Donnybrook

Aug 20, 2008 11:41 GMT  ·  By

Microsoft Research is cooking a new gaming system designed to support large-scale, high-speed, peer-to-peer interaction among participants, according to the company. Dubbed Donnybrook, the new technology is designed to break down the barriers associated with the volume of players capable of interacting simultaneously in the absence of provisioned dedicated servers. The product of a collaboration between Microsoft Research and the Carnegie Mellon University, the system was at the basis of simulation results involving battles of approximately 900 players interacting simultaneously. Via Donnybrook the bandwidth limits available to the machines participating in a gaming environment are no longer completely flooded by state updates, introducing the possibility of massive scalability to peer-to-peer gaming networks.

"This is a recent trend with multiplayer online games," stated Srinivasan Seshan, a professor at Carnegie Mellon University. "One weakness with previous systems is that you can't support large open spaces or large battlefields where there are a lot of people directly interacting with each other. [Donnybrook], which has been borne out of the collaboration with Microsoft, [addresses] a particular aspect of the game where you really want a large interacting body of people. Given today's communication bandwidth available to the typical home user as well as the update for these particular games, we believe we can get to a typical, realistically sized battle."

The central aspect of Donnybrook is what the Redmond company referred to as the player's interest set. In this context, instead of gaming participants having to keep up to date with large densities of players, the focus is restricted to just a few, close items. In this manner, multiplayer online games will be able to permit extensive interaction by using limited resources.

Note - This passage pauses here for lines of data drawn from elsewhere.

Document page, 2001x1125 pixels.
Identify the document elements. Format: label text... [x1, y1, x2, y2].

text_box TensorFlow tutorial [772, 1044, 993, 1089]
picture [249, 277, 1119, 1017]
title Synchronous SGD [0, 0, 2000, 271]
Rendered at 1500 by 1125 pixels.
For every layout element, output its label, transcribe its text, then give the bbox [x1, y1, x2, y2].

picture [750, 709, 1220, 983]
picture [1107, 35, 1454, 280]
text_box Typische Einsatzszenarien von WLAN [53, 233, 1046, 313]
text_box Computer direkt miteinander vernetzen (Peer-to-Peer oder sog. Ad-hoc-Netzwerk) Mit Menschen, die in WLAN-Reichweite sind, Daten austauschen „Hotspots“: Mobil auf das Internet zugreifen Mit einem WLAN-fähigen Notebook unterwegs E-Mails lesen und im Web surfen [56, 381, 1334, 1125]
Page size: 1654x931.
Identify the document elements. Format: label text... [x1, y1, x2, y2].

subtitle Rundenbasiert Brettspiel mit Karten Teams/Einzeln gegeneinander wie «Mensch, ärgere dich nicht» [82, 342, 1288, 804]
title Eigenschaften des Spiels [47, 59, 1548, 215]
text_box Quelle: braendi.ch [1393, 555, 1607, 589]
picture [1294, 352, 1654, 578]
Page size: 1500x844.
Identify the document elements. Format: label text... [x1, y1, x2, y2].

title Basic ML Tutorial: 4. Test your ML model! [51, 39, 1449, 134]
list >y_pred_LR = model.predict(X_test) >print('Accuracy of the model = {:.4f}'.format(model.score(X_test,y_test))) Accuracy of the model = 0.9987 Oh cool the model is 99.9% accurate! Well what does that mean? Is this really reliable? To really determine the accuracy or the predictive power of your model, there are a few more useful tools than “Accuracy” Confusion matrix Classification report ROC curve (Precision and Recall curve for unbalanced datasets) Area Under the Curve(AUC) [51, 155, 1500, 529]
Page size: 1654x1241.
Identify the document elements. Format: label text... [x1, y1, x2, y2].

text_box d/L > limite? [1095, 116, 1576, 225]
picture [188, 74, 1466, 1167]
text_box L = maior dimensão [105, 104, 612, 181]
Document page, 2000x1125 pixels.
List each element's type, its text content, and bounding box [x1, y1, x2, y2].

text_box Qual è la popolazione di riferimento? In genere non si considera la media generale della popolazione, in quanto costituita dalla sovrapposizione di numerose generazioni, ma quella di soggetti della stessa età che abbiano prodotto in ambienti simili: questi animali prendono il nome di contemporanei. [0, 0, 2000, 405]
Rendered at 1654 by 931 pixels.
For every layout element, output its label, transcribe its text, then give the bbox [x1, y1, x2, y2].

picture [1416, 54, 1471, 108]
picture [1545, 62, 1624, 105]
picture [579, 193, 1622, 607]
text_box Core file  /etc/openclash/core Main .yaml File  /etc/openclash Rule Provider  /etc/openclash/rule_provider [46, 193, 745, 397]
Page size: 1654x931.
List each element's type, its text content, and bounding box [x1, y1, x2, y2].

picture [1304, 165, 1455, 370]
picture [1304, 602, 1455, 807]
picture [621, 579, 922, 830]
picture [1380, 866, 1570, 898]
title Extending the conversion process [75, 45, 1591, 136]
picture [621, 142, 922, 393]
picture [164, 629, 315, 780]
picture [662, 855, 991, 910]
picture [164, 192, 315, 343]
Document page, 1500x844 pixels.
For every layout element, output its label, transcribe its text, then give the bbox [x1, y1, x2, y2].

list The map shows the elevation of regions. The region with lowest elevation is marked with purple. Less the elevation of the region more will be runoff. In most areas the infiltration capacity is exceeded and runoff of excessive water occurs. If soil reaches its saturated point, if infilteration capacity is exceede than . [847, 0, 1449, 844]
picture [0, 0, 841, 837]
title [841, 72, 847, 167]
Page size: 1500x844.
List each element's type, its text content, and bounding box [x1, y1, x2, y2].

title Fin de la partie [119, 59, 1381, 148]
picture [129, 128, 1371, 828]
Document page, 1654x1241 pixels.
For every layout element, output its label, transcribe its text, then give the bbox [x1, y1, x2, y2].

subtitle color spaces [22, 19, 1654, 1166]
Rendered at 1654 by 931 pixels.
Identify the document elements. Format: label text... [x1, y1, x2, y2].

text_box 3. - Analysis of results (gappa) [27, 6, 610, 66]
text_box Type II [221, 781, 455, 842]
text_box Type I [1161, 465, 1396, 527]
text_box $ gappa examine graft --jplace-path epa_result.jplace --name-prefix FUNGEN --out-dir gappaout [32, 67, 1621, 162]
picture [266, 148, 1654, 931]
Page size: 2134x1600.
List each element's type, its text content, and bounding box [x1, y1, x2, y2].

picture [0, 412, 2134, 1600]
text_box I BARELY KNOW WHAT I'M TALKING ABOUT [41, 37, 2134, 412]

"First, it reduces bandwidth demand by estimating what players are paying attention to, thereby enabling it to reduce the frequency of sending less important state updates. Second, it overcomes resource and interest heterogeneity by disseminating updates via a multicast system designed for the special requirements of games: that they have multiple sources, are latency-sensitive, and have frequent group membership changes," reveals an excerpt from the "Donnybrook: Enabling Large-Scale, High-Speed, Peer-to-Peer Games" whitepaper.